Could you reproduce the passage of the load-balancing thread below word for word, starting with "Why would anyone" and going on through "than plotting throughput."?

» PROVIDED PASSAGE
============

Why would anyone think that it would get linearly worse? What's the (wrong) assumption there?

I think people are reading it as a request every 0.8s that takes 1s to process, instead of 0.8 requests per second.

I'm mostly just surprised the graph starts at 5 seconds for a mean value for all datapoints. I would have assumed it starts much closer to 1s. Which just makes the poll responses even crazier. Who is picking B when you have 25% more capacity than you need?

But I suppose the question is underspecified. How does the load balancer know which systems are busy? What happens to a request if the load balancer routes a request to a busy server?

I thought the same thing. But, should we be surprised about what people believe in these days?

I think that the issue is in part due to the variables. Plotting the mean request time is less intuitive than plotting throughput.

If you plot throughput vs number of servers, it'll be a straight line. And asking people that, I think most would agree on a straight line. But who knows!

One explanation would be that more load could mean higher (absolute) variance in queue length, and therefore higher latency especially at higher percentiles. It doesn't work out that way (for reasons that Erlang actually writes about in one of his original works), but it's not an entirely unreasonable intuition.

I think author made it up just to have something more to show up on graph.

It was a poll on Twitter, do you really expect good responses?

============

» RECORDS

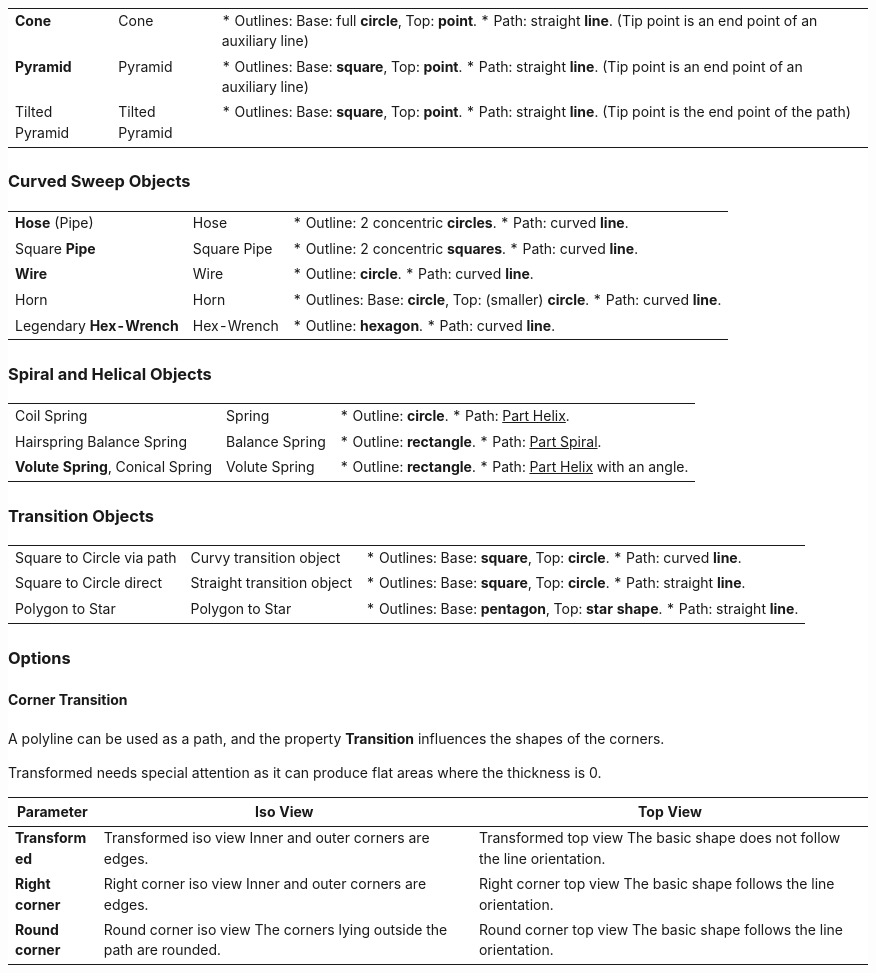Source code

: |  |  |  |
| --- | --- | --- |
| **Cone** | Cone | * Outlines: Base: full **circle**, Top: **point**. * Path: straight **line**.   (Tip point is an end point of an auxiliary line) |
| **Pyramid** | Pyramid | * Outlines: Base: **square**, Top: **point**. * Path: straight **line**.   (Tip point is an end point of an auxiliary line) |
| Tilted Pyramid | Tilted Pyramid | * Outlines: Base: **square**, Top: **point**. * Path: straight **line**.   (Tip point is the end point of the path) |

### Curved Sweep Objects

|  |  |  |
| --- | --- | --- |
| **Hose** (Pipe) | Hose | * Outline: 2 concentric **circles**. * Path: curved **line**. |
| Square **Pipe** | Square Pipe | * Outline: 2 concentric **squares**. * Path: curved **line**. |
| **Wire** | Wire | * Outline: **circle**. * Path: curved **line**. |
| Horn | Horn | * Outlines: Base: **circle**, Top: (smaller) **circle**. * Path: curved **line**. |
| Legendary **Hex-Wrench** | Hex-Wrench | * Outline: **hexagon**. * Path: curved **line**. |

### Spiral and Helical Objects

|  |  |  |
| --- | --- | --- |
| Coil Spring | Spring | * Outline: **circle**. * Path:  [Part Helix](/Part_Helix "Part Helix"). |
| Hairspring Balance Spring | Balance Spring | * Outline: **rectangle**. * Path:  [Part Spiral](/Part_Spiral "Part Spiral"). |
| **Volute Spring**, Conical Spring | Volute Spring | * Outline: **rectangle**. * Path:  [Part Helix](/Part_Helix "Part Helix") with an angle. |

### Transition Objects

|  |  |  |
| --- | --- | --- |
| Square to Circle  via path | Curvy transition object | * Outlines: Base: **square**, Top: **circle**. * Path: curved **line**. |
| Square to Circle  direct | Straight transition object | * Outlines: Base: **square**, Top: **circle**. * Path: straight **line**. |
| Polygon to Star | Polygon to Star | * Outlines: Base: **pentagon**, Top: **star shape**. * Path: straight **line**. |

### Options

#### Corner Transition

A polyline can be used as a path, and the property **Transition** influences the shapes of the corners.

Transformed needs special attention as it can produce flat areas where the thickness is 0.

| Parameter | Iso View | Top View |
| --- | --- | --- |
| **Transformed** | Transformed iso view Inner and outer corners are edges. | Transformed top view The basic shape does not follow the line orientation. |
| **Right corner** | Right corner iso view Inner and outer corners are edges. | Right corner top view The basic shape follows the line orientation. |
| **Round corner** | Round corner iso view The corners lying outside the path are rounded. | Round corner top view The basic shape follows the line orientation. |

============

» TASK SOLUTION
Why would anyone think that it would get linearly worse? What's the (wrong) assumption there?

I think people are reading it as a request every 0.8s that takes 1s to process, instead of 0.8 requests per second.

I'm mostly just surprised the graph starts at 5 seconds for a mean value for all datapoints. I would have assumed it starts much closer to 1s. Which just makes the poll responses even crazier. Who is picking B when you have 25% more capacity than you need?

But I suppose the question is underspecified. How does the load balancer know which systems are busy? What happens to a request if the load balancer routes a request to a busy server?

I thought the same thing. But, should we be surprised about what people believe in these days?

I think that the issue is in part due to the variables. Plotting the mean request time is less intuitive than plotting throughput.